Stored dataset items:
========================================================================

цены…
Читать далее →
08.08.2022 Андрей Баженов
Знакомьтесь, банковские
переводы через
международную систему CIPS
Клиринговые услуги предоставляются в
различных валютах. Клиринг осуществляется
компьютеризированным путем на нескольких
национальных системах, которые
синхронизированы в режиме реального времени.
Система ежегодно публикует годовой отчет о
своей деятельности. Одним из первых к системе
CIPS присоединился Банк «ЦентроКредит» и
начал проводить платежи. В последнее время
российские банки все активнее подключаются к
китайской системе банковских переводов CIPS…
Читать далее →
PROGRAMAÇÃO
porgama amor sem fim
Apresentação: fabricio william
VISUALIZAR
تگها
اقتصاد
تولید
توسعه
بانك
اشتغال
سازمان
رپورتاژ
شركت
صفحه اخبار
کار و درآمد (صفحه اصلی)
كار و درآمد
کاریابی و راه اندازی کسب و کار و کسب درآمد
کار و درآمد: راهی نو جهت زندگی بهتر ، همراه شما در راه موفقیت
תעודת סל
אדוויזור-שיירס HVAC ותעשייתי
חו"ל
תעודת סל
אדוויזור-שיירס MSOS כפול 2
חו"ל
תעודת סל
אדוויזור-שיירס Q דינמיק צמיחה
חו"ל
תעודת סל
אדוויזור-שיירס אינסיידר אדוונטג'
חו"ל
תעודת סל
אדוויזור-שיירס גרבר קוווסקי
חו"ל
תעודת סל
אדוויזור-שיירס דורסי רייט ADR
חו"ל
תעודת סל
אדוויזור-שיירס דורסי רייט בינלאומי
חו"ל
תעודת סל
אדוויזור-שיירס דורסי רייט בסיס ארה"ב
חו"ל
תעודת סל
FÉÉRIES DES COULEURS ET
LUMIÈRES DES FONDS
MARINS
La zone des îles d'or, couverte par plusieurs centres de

========================================================================

_EXERCISE DESCRIPTION:_ Please give every entry again, precisely as it appears.

_WRITTEN RESPONSE:_
цены…
Читать далее →
08.08.2022 Андрей Баженов
Знакомьтесь, банковские
переводы через
международную систему CIPS
Клиринговые услуги предоставляются в
различных валютах. Клиринг осуществляется
компьютеризированным путем на нескольких
национальных системах, которые
синхронизированы в режиме реального времени.
Система ежегодно публикует годовой отчет о
своей деятельности. Одним из первых к системе
CIPS присоединился Банк «ЦентроКредит» и
начал проводить платежи. В последнее время
российские банки все активнее подключаются к
китайской системе банковских переводов CIPS…
Читать далее →
PROGRAMAÇÃO
porgama amor sem fim
Apresentação: fabricio william
VISUALIZAR
تگها
اقتصاد
تولید
توسعه
بانك
اشتغال
سازمان
رپورتاژ
شركت
صفحه اخبار
کار و درآمد (صفحه اصلی)
كار و درآمد
کاریابی و راه اندازی کسب و کار و کسب درآمد
کار و درآمد: راهی نو جهت زندگی بهتر ، همراه شما در راه موفقیت
תעודת סל
אדוויזור-שיירס HVAC ותעשייתי
חו"ל
תעודת סל
אדוויזור-שיירס MSOS כפול 2
חו"ל
תעודת סל
אדוויזור-שיירס Q דינמיק צמיחה
חו"ל
תעודת סל
אדוויזור-שיירס אינסיידר אדוונטג'
חו"ל
תעודת סל
אדוויזור-שיירס גרבר קוווסקי
חו"ל
תעודת סל
אדוויזור-שיירס דורסי רייט ADR
חו"ל
תעודת סל
אדוויזור-שיירס דורסי רייט בינלאומי
חו"ל
תעודת סל
אדוויזור-שיירס דורסי רייט בסיס ארה"ב
חו"ל
תעודת סל
FÉÉRIES DES COULEURS ET
LUMIÈRES DES FONDS
MARINS
La zone des îles d'or, couverte par plusieurs centres de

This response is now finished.